We have had forty or fifty years of unadulterated nonsense dealing with the underlying social problems of the perpetrator while we turned our backs on the victims of their crimes. When we began to cry for and study why the perpetrator acted as they did and we turned our backs on the victims things only got worse. It is high time to stop the nonsense and punish those who can't seem to live in our society without preying on other people. I care not what kind of a childhood they had, what kind of neighborhood they lived in or how unfair society was to them, etc. If you do, fine, go stop the next one from happening but this one must pay the penalty. I refuse to feel sorry for the felon. The felon deserves no fate that is greater than that of his victims.
I have no idea what the statistics are but accepting yours for a moment, I'd rather have eight molesters out there, still in society than nine.
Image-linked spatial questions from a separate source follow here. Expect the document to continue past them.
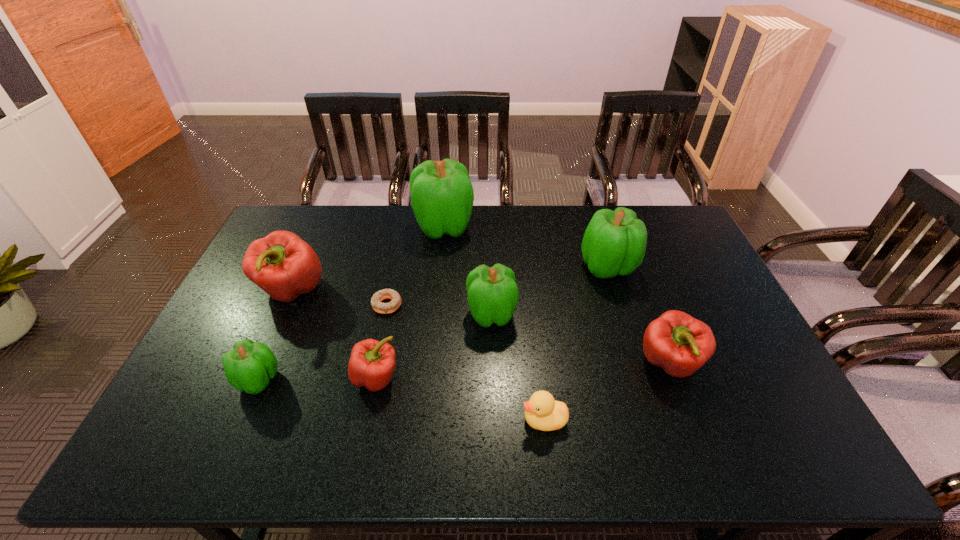
The image size is (960, 540). What are the coordinates of `vacant space situated on the back of the smallest green bell pepper` in the screenshot? It's located at (288, 313).

At what (x,y) coordinates should I click in order to perform the action: click on free space located 0.150m on the front of the smallest pink bell pepper. Please return your answer as a coordinate pair (x, y). Looking at the image, I should click on (361, 456).

Identify the location of free space located at the beak of the second shortest object. (370, 420).

The height and width of the screenshot is (540, 960). Identify the location of free region located 0.290m at the beak of the second shortest object. (402, 420).

Where is `vacant space positioned at the beak of the second shortest object`? vacant space positioned at the beak of the second shortest object is located at coordinates (456, 420).

The image size is (960, 540). Find the location of `blank space located 0.350m on the left of the shortest object`. blank space located 0.350m on the left of the shortest object is located at coordinates (258, 305).

What are the coordinates of `object that is at the far edge` in the screenshot? It's located at [442, 196].

Identify the location of object at the near edge. (542, 412).

In the image, there is a desktop. Find the location of `blank space at the far edge`. blank space at the far edge is located at coordinates [384, 233].

Locate an element on the screen. This screenshot has height=540, width=960. free space at the near edge of the desktop is located at coordinates (620, 438).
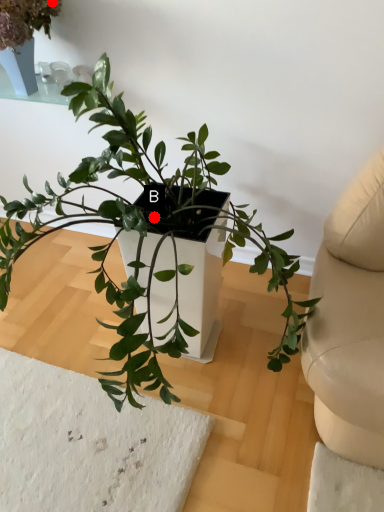
Question: Two points are circled on the image, labeled by A and B beside each circle. Which point is closer to the camera?

Choices:
 (A) A is closer
 (B) B is closer

Answer: (B)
If we take 11% at a time this will eventually reduce the number then to seven, etc. We are talking about horrid crimes and yes, I favor treating the perpetrator as evil not like people. I am pleased that you would consider the death penalty for a repeat offender. I wonder how the person's second victim would feel about that?
With today's technology, guilt is more readily determined but yes despite all the DNA technology available it could still be possible. I am willing to take that risk even if the person eventually accused might be me. Our system says proof beyond a shadow of a doubt and this is good enough for me. I believe courts need to relax their rules of evidence and begin to seek the truth instead of seeking to perfect their process or protecting the rights of the accused to the extent that truth can never be determined.
A psychology degree is worth what? Do you have a second degree? Are you a psychologist or an MD? I personally believe that many of society's problems were created by people with liberal arts educations and absolutely no common sense.